++++ Source ++++
# Solved: SQL server 2005 not working on Windows server 2008



## raj_kalangutkar (Mar 5, 2009)

Ok I did a clean install of windows server 2008 on the IBM x3400 machine. Set the time and the time zone. Then I installed the MS SQL 2005 enterprise edition on this server. While installing the SQL 2005 it did give me and error saying that this version of SQL is not compatible with windows server 2008. But then it did continue with the installation. After everything was done I logged into SQL with the SQL authentiation,configured it , created the database, ran the query. everything workned fine. But now when I rebooted this server and tried to log on to SQL with the same credentials for SQL authentication it just refuses to log into it. I do not know why this is happening. I looked up on the net for any know issues and found out that inorder to run SQL 2005 on windows server 2008 we need to install sql 2005 sp 2 and another hotfix which is given by microsoft. But if this is the case then why would SQL work fine when I just installed it? It shouldn't have worked even at that time.. Anyways please somebody lookup into this matter.Thanks


----------



## srhoades (May 15, 2003)

http://forums.techguy.org/windows-nt-2000-xp/857831-sql-2005-not-working-windows.html


----------



## jmwills (Sep 28, 2005)

Are you using a SErvice Account for the SQL service?


----------



## raj_kalangutkar (Mar 5, 2009)

actually i managed to work through it. I just had to disable the VIA protocol


----------
++++
Work instructions: According to the forum thread, what did the original poster do to resolve the SQL Server login problem?
++++ Data ++++
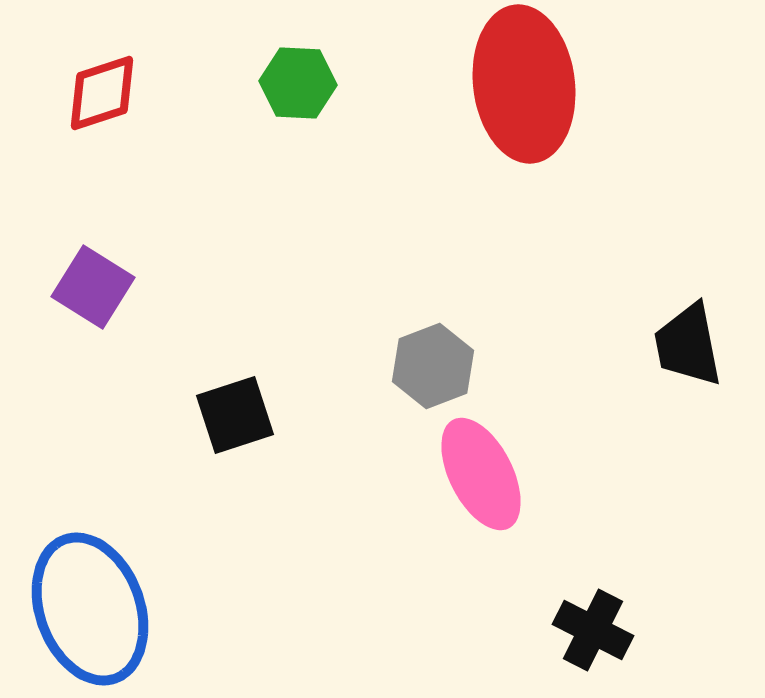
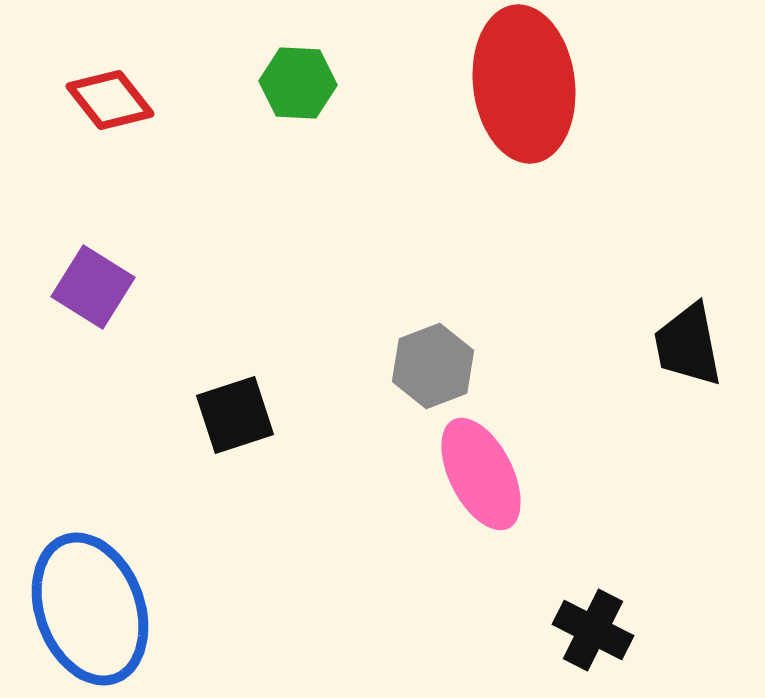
red diamond: moved 8 px right, 7 px down; rotated 70 degrees clockwise
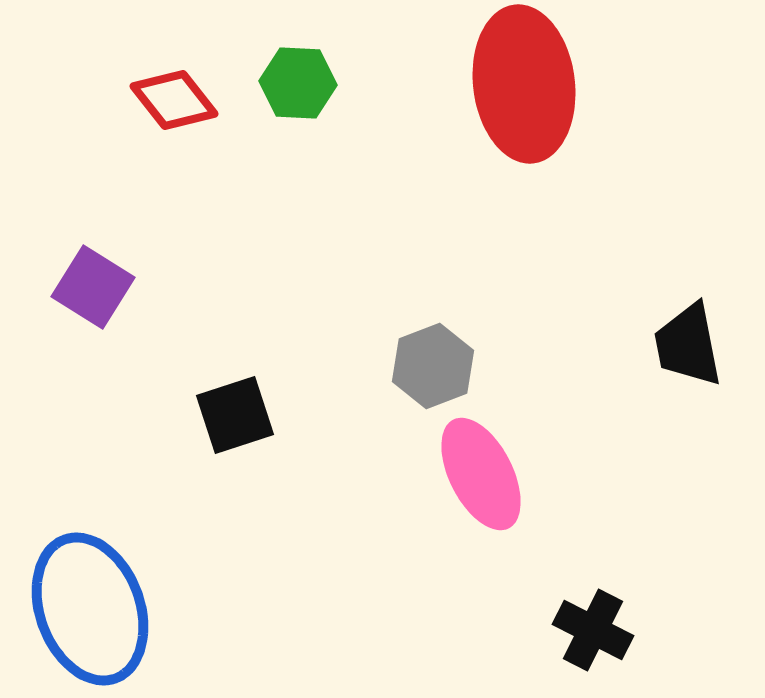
red diamond: moved 64 px right
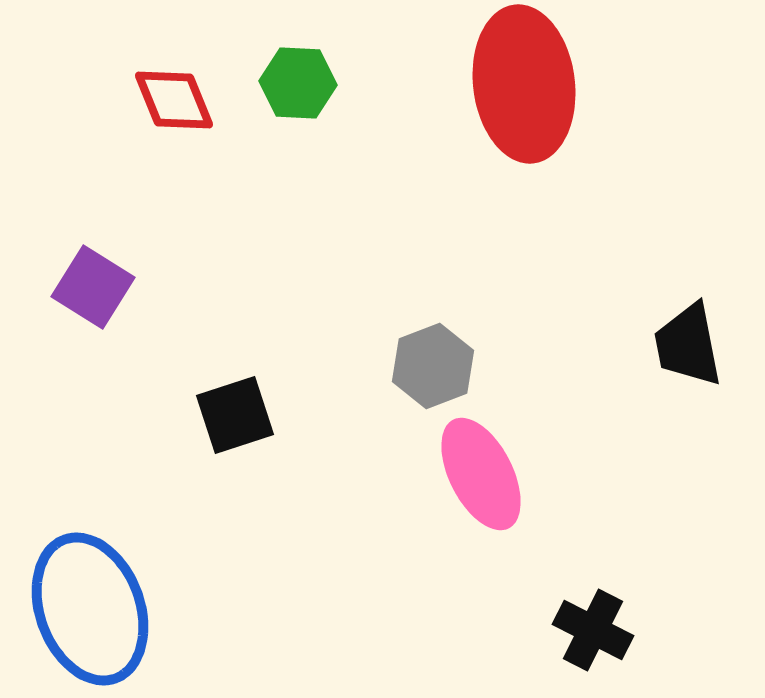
++++
Task result: The poster disabled the VIA protocol.